Since the great famine of 1958-61, food security has long been an obsession of Chinese policymakers, and it’s probably the number one priority of the 14th Five-Year Plan.
Yet while China is far from having a food crisis, food security concerns dominate policymakers’ thinking. The country’s net food import bill has been rising sharply, to some extent driven by feed grains.
China is especially reliant on soybean imports for feed grains to support its large and rapidly growing livestock industry.
As the geopolitical landscape changes and the Chinese economy grows larger, the security of primary products becomes a more central element of China’s sustainable development than ever before.

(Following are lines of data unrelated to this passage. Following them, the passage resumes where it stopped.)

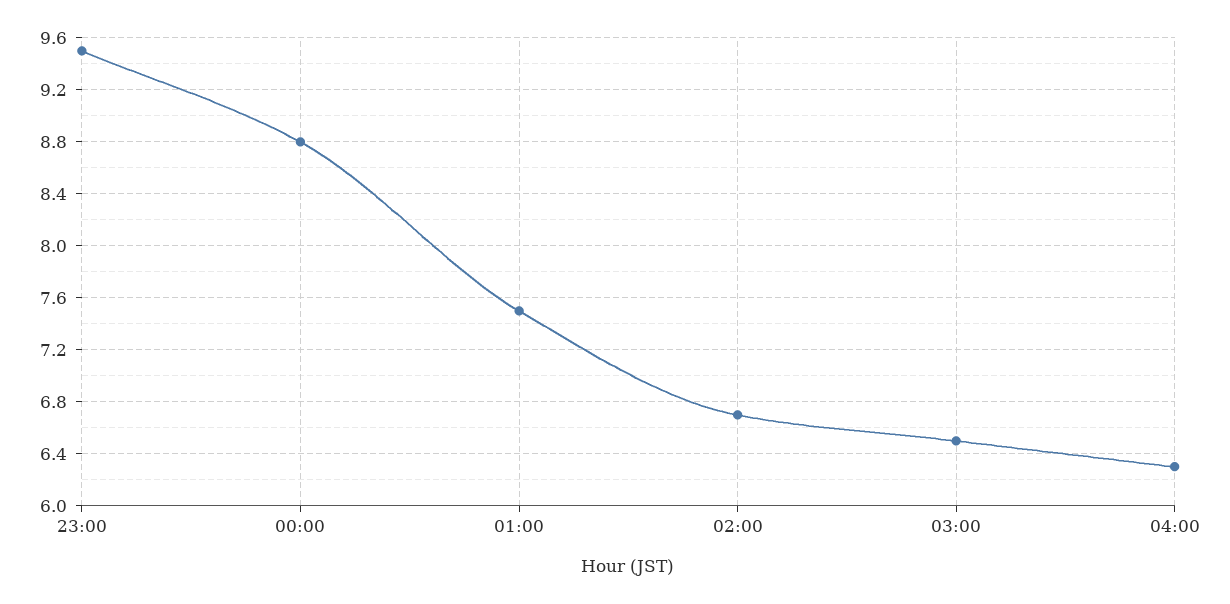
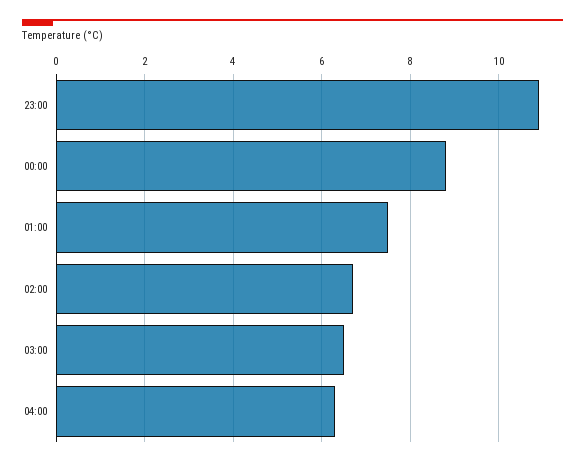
23:00: 9.5 -> 11

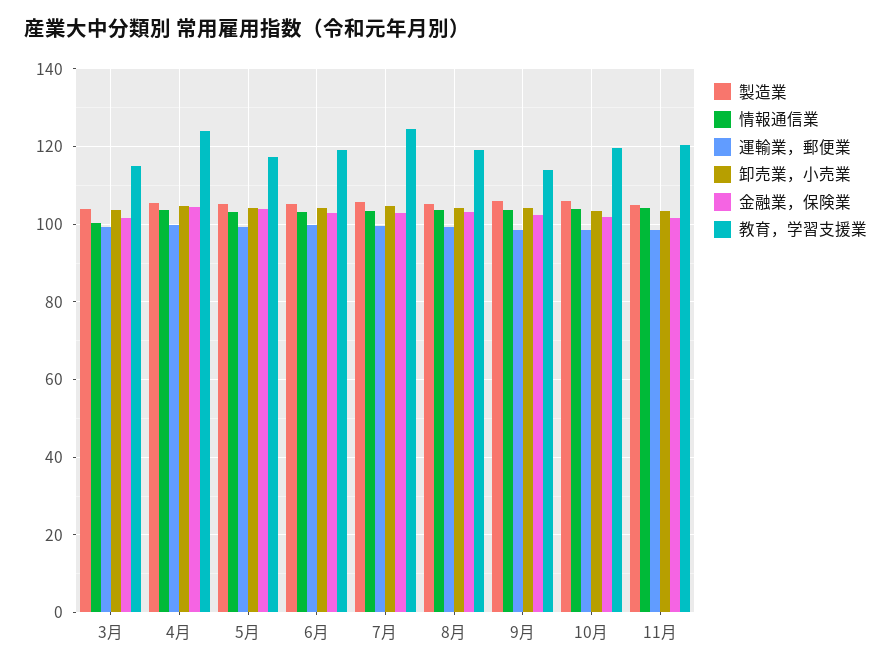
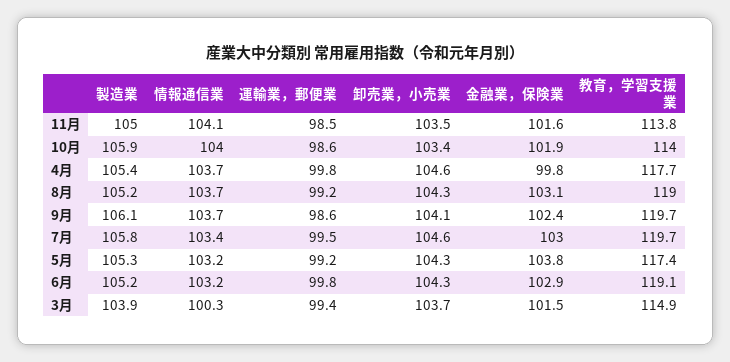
金融業，保険業, 4月: 104 -> 99.8
教育，学習支援業, 4月: 124 -> 117.7
教育，学習支援業, 7月: 124 -> 119.7
教育，学習支援業, 9月: 114 -> 119.7
教育，学習支援業, 10月: 120 -> 114
教育，学習支援業, 11月: 120 -> 113.8

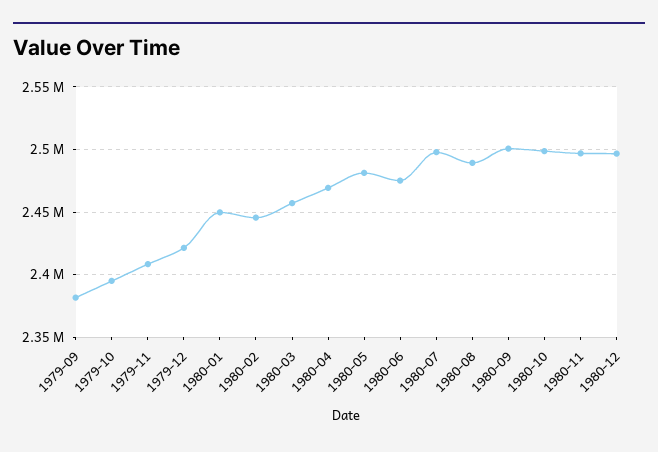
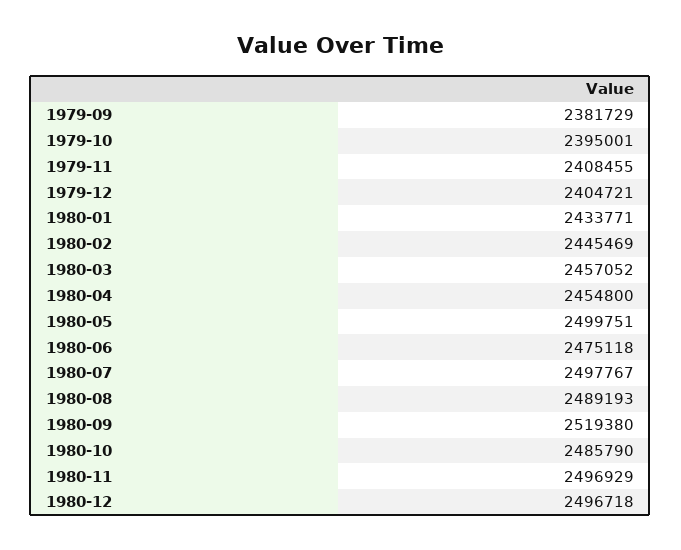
1979-12: 2420000 -> 2404721
1980-01: 2450000 -> 2433771
1980-04: 2470000 -> 2454800
1980-05: 2480000 -> 2499751
1980-09: 2500000 -> 2519380
1980-10: 2500000 -> 2485790

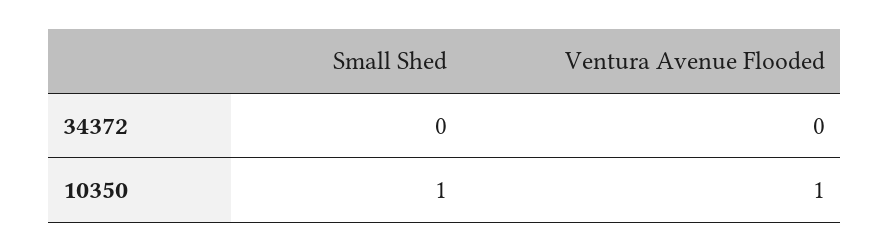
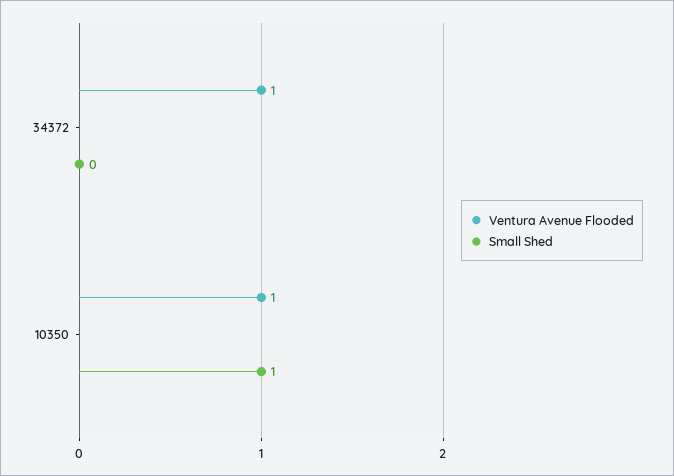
Ventura Avenue Flooded, 34372: 0 -> 1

Rural revitalization has emerged as a top priority among Chinese policymakers, signaling renewed policy efforts for rural vitalization and agricultural modernization, centered on tackling bottlenecks in agricultural technologies; investing in rural infrastructure; strengthening farmland protection; and solidifying poverty alleviation outcomes.

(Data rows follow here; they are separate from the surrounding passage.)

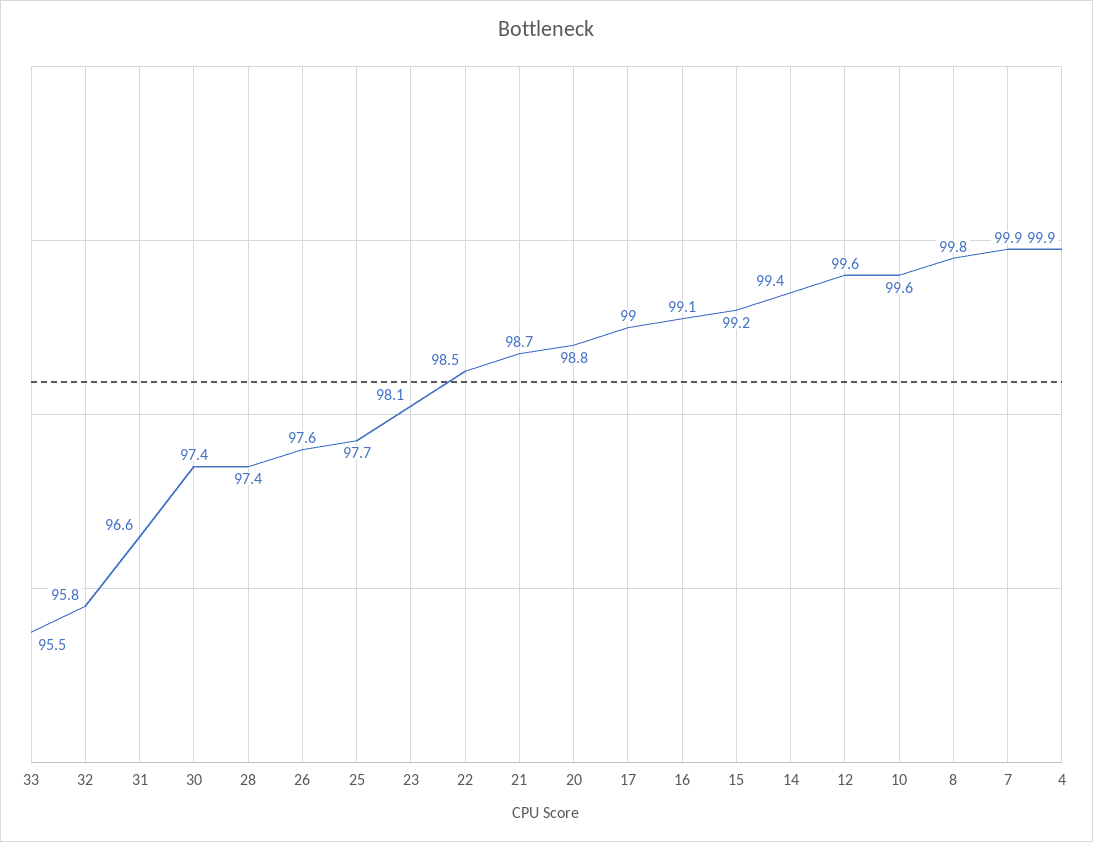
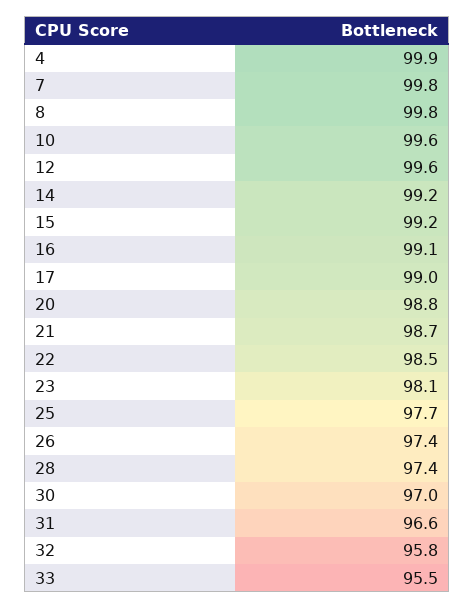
30: 97.4 -> 97
26: 97.6 -> 97.4
14: 99.4 -> 99.2
7: 99.9 -> 99.8

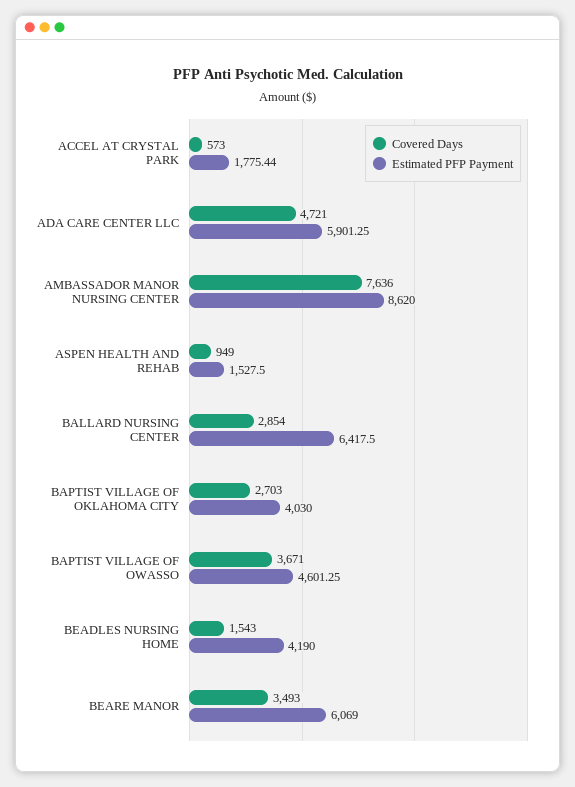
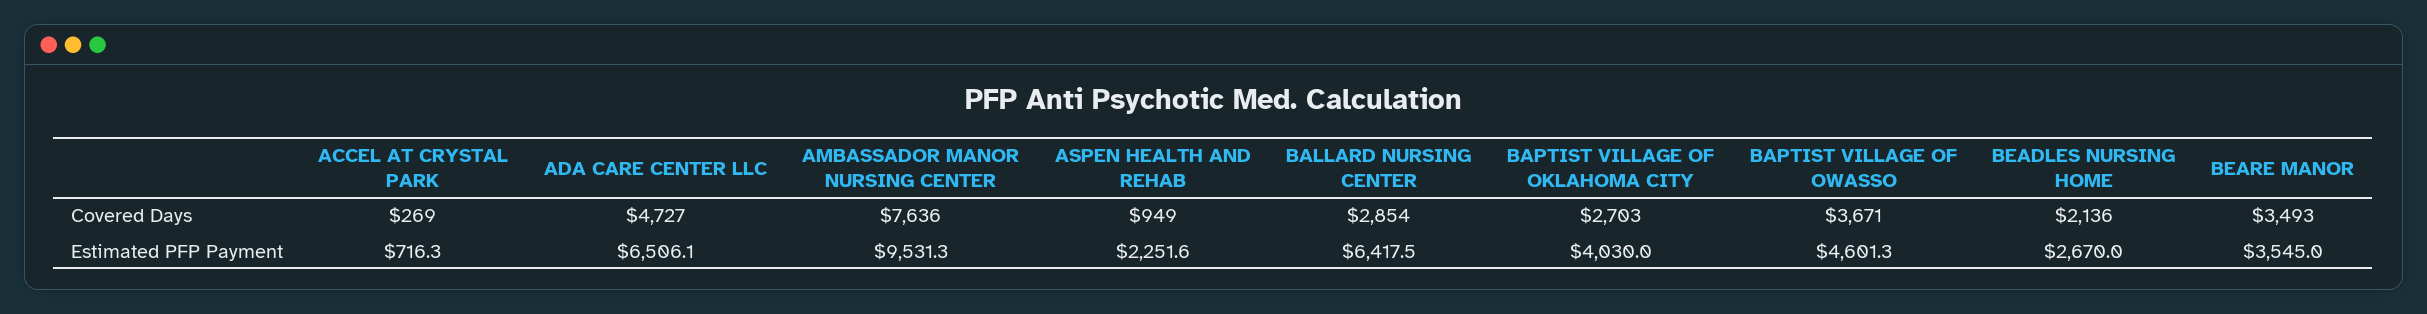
Covered Days, ACCEL AT CRYSTAL PARK: 573 -> 269
Estimated PFP Payment, ACCEL AT CRYSTAL PARK: 1775.44 -> 716.3
Covered Days, ADA CARE CENTER LLC: 4721 -> 4727
Estimated PFP Payment, ADA CARE CENTER LLC: 5901.25 -> 6506.1
Estimated PFP Payment, AMBASSADOR MANOR NURSING CENTER: 8620 -> 9531.3
Estimated PFP Payment, ASPEN HEALTH AND REHAB: 1527.5 -> 2251.6
Covered Days, BEADLES NURSING HOME: 1543 -> 2136
Estimated PFP Payment, BEADLES NURSING HOME: 4190 -> 2670
Estimated PFP Payment, BEARE MANOR: 6069 -> 3545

The GPS report authors believe land reform is key to rural vitalization. Unlocking land value reform would increase farmers’ wealth and support their demand for automobiles, consumer electronics and other durables, as well as services.
Energy security is not an immediate concern for China, because coal still accounts for 56% of China’s energy mix, and China is largely self-sufficient on that front.
However, China’s dependency on imported energy is rising as demand growth outpaces domestic production, and while its decarbonization push raises the importance of energy security in the medium and long term.
The political will to meet its environmental targets remains strong in China, both for geopolitical reasons and for purely ecological reasons. But China has a long way to go to build a low-carbon economy, and the country’s promotion of coal reflects political objectives, above all.
The big takeaway from all this is that China will have to become more innovative in response to external challenges. The 14th Five-Year Plan elevated innovation to “core status” in China’s modernization, positioning core technologies as a matter of national security.
In a continually changing geopolitical setting, however, China’s innovation model may itself need to shift more towards self-reliance, and while foreign partnerships will still be important, China will have to rely more on its domestic companies and talents to drive innovation.
Self-reliance is far from a guarantee of successful innovations, but it may be a defining feature of policy in a decoupling world.